> [Check your understanding]:
[a] In the ray optics problem, what relation between the angle of incidence and the angle of refraction is given?
[b] List every answer option offered in the ray optics problem, with its letter.
[c] Pick up the ray optics problem's solution after its last line and carry it to the end.

***** Text section

MHT CET · Physics · Ray Optics
The angle of incidence is found to be twice the angle of refraction when ray of light passes from vacuum into a medium of refractive index ' \(\mu\) '. The angle of incidence will be
- A \(\cos ^{-1}\left(\frac{\mu}{2}\right)\)
- B \(2 \cos ^{-1}\left(\frac{\mu}{2}\right)\)
- C \(\sin ^{-1}\left(\frac{\mu}{2}\right)\)
- D \(2 \sin ^{-1}\left(\frac{\mu}{2}\right)\)
Answer & Solution
Correct Answer
(B) \(2 \cos ^{-1}\left(\frac{\mu}{2}\right)\)
Step-by-step Solution
Detailed explanation
Snell's law, \(\mu=\frac{\sin i}{\sin r}\)
Given: \(\mathrm{i}=2 \mathrm{r}\)
\(\begin{aligned}
\therefore \quad r & =\frac{i}{2} \\
& \mu=\frac{\sin i}{\sin \left(\frac{i}{2}\right)} \\
& \mu=\frac{2 \sin \left(\frac{i}{2}\right) \cos \left(\frac{i}{2}\right)}{\sin \left(\frac{i}{2}\right)} \\
\therefore \quad & \mu=2 \cos \left(\frac{i}{2}\right)

**********
***** Extracted information

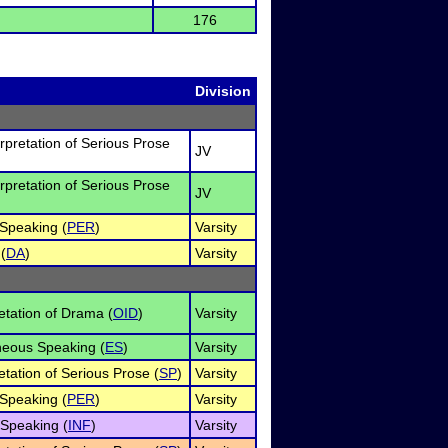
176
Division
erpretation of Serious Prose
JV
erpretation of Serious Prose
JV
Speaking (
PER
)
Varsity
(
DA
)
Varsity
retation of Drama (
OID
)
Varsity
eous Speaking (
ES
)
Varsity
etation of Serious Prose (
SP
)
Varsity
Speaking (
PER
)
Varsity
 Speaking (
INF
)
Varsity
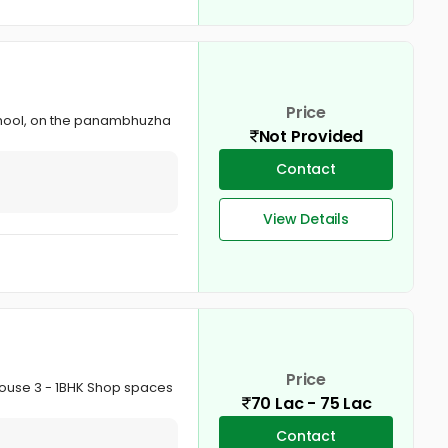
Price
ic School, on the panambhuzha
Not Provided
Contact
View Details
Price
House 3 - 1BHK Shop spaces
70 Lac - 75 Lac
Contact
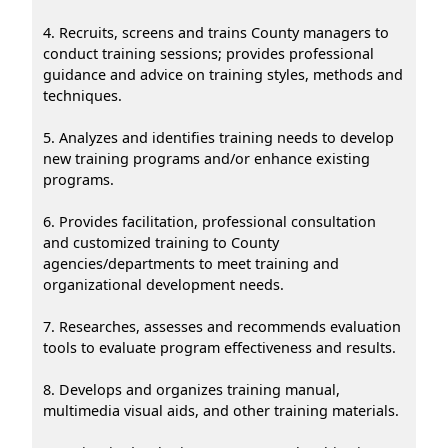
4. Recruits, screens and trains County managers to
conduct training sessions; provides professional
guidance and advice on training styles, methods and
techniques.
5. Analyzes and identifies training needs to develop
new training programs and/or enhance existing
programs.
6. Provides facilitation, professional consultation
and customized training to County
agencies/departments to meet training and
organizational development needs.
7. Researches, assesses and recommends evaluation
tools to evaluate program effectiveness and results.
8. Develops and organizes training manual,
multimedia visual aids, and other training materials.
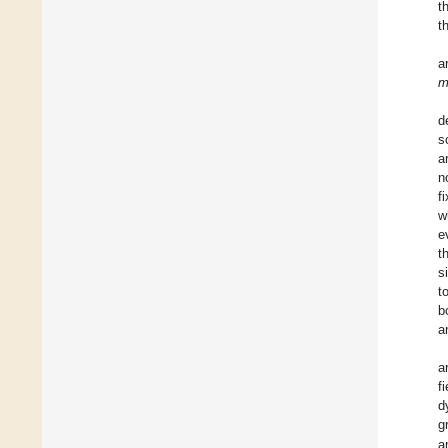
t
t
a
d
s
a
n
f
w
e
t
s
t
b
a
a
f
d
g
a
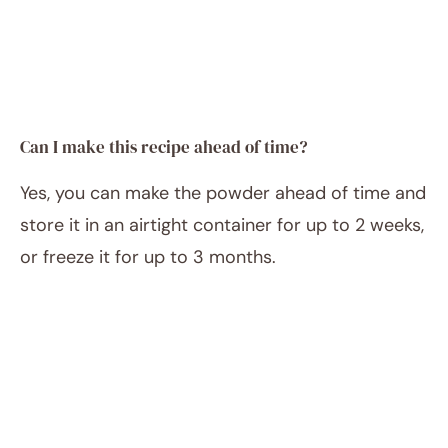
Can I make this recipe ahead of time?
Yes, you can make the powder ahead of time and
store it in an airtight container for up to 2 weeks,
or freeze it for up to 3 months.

**********
***** Extracted information

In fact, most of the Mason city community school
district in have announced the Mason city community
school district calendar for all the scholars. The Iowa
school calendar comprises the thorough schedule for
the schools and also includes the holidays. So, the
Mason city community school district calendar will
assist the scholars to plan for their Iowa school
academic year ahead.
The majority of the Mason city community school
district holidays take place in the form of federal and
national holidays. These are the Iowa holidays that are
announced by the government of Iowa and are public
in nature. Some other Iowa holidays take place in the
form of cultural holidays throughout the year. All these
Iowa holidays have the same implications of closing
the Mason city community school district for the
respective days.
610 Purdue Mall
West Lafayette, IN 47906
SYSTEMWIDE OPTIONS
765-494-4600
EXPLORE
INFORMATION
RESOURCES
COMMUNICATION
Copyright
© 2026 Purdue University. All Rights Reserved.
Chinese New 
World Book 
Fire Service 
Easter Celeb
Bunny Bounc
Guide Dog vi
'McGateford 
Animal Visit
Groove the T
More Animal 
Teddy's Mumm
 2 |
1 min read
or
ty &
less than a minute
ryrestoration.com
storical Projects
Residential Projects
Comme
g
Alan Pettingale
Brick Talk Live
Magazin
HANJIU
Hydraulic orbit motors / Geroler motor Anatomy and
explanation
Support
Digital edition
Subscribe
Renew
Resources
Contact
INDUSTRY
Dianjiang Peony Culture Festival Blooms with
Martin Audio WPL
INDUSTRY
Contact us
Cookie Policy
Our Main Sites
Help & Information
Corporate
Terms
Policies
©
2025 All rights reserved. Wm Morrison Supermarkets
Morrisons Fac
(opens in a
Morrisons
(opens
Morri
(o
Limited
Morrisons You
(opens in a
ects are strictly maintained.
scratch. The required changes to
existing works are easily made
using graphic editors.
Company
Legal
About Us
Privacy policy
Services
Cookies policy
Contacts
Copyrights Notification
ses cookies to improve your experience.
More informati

**********

> [Answer set]:
[a] The angle of incidence is twice the angle of refraction (i = 2r).

[b]
- A: cos⁻¹(μ/2)
- B: 2 cos⁻¹(μ/2)
- C: sin⁻¹(μ/2)
- D: 2 sin⁻¹(μ/2)

[c]
\end{aligned}\)
\(\Rightarrow i=2 \cos ^{-1}\left(\frac{\mu}{2}\right)\)
Given: \(\mathrm{i}=2 \mathrm{r}\)
\(\begin{aligned}
\therefore \quad r & =\frac{i}{2} \\
& \mu=\frac{\sin i}{\sin \left(\frac{i}{2}\right)} \\
& \mu=\frac{2 \sin \left(\frac{i}{2}\right) \cos \left(\frac{i}{2}\right)}{\sin \left(\frac{i}{2}\right)} \\
\therefore \quad & \mu=2 \cos \left(\frac{i}{2}\right)
\end{aligned}\)
\(\Rightarrow i=2 \cos ^{-1}\left(\frac{\mu}{2}\right)\)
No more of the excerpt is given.